I also am planning on starting my first LLC in January. I have no rush there.

I hope I answered your questions to the furthest extent as possible. If not , or if I was confusing let me know. I am also new and still learning. Gain as much knowledge as you can, but don't let the fear of not knowing everything stop you. I feel people learn the most by doing. Plus if you have experience in something it is easier to tie someone's comments to it, which makes learning easier. I still wouldn't know the difference between a ball valve and a globe valve if I never needed to, but it made renovating my house that much easier.

Hey @Christopher Wedde , thanks for the information! I'm originally from NH, but looking to start investing in the Norfolk, VA since I will be moving down there soon. Seems like we're pretty much on the same page with things, best of luck to you in your investing!

@Erik E.

Sounds like you're in the same place I was about 6 years ago.  Here're some of my lessons learned:

-All things being equal, I'd recommend 4-plex over duplex for a couple reasons. First, your first property is a learning experience. You'll learn much more about management, expenses, tenants, maintenance, and everything else with 3 tenants than you would with one. Think of it like this: a fourplex provides you 3 times the experience over a duplex (assuming you're living in one of the units), in the same amount of time. Second, your turnover has less of an impact when you have a vacancy. By living in one unit, a duplex is like having a SFR. When there is turnover, you're stuck paying the entire mortgage until it's filled. Eventually you may decide to use a management company. Having gained the experience through managing yourself, you'll be much better at providing oversight as the owner. There is some pain and suffering associated with self-management, but no more valuable learning experience. With a fourplex, the risk is minimal.

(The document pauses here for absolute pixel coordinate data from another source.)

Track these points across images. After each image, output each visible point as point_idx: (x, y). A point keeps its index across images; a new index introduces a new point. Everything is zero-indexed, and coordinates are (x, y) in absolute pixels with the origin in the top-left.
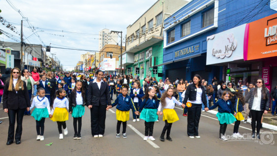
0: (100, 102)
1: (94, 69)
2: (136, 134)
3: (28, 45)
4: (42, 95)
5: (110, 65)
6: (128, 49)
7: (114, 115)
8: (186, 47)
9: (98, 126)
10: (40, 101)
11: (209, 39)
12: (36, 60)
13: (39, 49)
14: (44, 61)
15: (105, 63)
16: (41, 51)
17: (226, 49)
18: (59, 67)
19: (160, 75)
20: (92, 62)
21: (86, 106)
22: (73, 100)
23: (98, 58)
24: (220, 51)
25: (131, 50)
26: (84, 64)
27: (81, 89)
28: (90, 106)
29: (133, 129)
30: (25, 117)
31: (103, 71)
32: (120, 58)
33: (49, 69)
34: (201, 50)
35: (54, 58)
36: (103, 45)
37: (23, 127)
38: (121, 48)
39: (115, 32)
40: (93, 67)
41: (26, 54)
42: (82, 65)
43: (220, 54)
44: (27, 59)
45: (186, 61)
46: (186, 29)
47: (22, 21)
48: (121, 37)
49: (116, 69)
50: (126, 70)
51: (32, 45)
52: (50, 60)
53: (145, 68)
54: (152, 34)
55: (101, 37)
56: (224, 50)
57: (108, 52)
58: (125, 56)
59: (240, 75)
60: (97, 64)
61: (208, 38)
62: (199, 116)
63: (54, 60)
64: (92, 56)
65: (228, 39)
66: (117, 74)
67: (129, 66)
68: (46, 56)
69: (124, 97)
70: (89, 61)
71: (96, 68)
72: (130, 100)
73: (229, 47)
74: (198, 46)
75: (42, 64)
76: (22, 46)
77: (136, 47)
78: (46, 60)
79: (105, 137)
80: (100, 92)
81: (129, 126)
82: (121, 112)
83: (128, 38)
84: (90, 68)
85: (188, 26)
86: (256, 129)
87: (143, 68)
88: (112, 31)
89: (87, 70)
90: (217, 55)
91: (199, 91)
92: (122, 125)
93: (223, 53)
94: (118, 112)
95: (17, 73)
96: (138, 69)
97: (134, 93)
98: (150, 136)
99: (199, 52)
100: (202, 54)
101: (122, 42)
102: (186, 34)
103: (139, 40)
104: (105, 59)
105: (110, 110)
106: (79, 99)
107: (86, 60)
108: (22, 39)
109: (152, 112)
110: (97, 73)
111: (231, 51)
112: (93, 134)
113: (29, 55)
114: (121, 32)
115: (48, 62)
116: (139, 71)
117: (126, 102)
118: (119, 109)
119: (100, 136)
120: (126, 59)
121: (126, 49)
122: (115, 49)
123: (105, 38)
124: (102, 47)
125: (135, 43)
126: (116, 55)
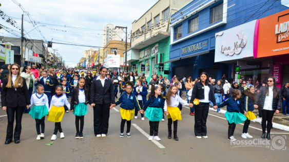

-I started a LLC to serve as the management company for my property thinking it would protect me from lawsuits, etc. In hindsight, now knowing a little more about the protections it actually offered under that structure, I was very naive, and it was completely useless. However, it was a great learning experience to set up the LLC, and the process of registering it with the state. I've since decommissioned the LLC, but am glad I went through the process. You won't have the option of putting the property in an LLC if you are using conventional lending. But, as @Ian Tvardovskaya mentioned, it's not really necessary at this point.  Just take out a good umbrella insurance policy to protect yourself (~$2MM or more policy usually runs less that $100/month).

-Definitely open up another bank account strictly for this property.  It helps with accounting.  I had my tenants pay their rent at the bank by depositing directly to the account.  That way their was a 3rd party handling the transaction and electronic record for everything.  Use that account to pay all bills, repairs, mortgages, etc.  Continue to build a sizable reserve to cover any costs associated with the property.  After that, pay yourself the profits.  It's up to you on how you want to account for your money.  I'm not too caught up in separating my rental income from my normal savings, 6 in one hand...

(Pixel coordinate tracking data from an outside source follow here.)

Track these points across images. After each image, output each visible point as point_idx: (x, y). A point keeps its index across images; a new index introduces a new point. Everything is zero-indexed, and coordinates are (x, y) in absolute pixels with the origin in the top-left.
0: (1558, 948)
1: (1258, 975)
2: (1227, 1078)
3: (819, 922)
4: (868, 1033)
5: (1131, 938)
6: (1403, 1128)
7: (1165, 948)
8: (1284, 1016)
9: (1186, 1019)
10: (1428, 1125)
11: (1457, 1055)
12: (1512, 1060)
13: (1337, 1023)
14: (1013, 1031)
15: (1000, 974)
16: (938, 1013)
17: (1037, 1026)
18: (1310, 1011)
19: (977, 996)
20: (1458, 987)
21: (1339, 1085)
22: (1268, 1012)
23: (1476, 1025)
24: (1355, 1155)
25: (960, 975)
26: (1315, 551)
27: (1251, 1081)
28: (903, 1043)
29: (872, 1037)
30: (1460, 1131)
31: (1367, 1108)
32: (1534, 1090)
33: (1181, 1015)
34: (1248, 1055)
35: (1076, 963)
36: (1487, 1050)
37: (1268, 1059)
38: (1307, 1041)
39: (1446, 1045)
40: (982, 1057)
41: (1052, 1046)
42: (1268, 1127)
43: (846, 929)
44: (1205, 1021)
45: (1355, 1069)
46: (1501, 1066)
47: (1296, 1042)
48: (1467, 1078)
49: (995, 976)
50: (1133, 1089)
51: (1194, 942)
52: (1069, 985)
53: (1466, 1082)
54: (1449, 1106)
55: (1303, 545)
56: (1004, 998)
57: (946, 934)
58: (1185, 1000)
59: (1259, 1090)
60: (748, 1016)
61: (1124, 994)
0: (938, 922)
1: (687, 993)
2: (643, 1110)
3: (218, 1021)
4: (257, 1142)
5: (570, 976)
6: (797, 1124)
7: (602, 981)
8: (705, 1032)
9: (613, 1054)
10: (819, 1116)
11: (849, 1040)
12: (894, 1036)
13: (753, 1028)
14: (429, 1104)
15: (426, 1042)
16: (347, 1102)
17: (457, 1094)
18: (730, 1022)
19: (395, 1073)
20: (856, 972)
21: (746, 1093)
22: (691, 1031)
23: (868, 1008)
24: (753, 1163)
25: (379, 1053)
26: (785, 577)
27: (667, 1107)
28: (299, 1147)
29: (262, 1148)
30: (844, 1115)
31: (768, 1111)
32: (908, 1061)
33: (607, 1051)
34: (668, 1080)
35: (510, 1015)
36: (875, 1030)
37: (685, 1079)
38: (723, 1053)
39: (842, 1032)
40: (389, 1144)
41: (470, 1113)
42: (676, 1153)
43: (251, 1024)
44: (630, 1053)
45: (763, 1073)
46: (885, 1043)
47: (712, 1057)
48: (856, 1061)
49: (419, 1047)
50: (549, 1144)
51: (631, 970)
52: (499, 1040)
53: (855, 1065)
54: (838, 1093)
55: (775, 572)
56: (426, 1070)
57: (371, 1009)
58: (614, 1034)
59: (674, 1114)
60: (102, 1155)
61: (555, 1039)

-Treat the purchase as a business transaction.  Only buy a property where you can make positive cash flow.  Don't get emotional about the property because you like the location, amenities, etc., just because you're going to live there.  If it doesn't make money on the bottom line, it doesn't make sense as an investment.  Really do your homework on the surrounding area.  

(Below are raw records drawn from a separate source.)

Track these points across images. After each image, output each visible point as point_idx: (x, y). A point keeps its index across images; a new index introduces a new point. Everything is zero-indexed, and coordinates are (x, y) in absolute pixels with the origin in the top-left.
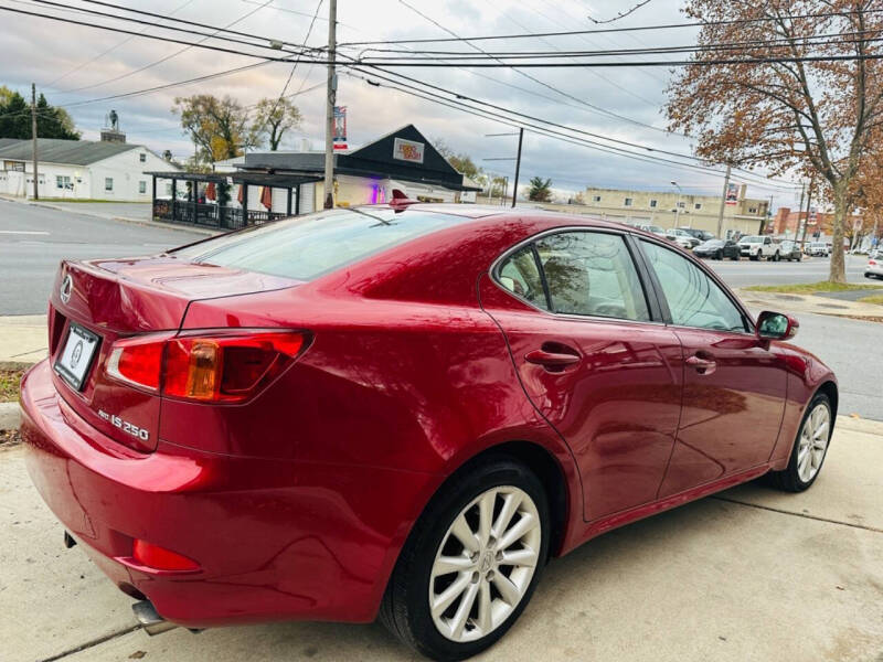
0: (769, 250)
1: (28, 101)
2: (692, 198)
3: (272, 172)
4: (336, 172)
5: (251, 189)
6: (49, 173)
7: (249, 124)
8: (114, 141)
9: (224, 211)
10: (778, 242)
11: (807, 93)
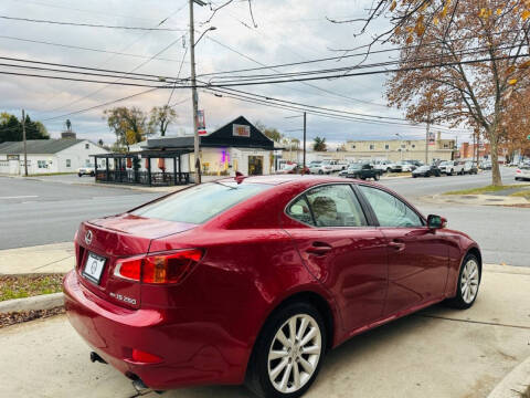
0: (458, 169)
1: (20, 119)
2: (409, 142)
3: (164, 149)
4: (200, 146)
5: (152, 160)
6: (34, 159)
7: (148, 121)
8: (69, 138)
9: (137, 174)
10: (463, 163)
11: (465, 80)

Finally, take it one step at a time, and don't get ahead of yourself.  Value the experience you gain by being an owner and manager on the first property, and use that to feed your next purchase decision.  You don't want to make a mistake with the first property, only to realize it after you've purchased your second and third property, and not given yourself an opportunity to learn from your mistakes.  

A lot of people on the forum like Multi's. When I purchased my first rental unit had a lot of trouble finding decent cash flow on those. Fast forward a few years, collected 4 rentals condos and still find it hard to make numbers work on Multi's a lot depends on your area. I prefer not to live by my tenants and potential tenants, not even in the same zip code.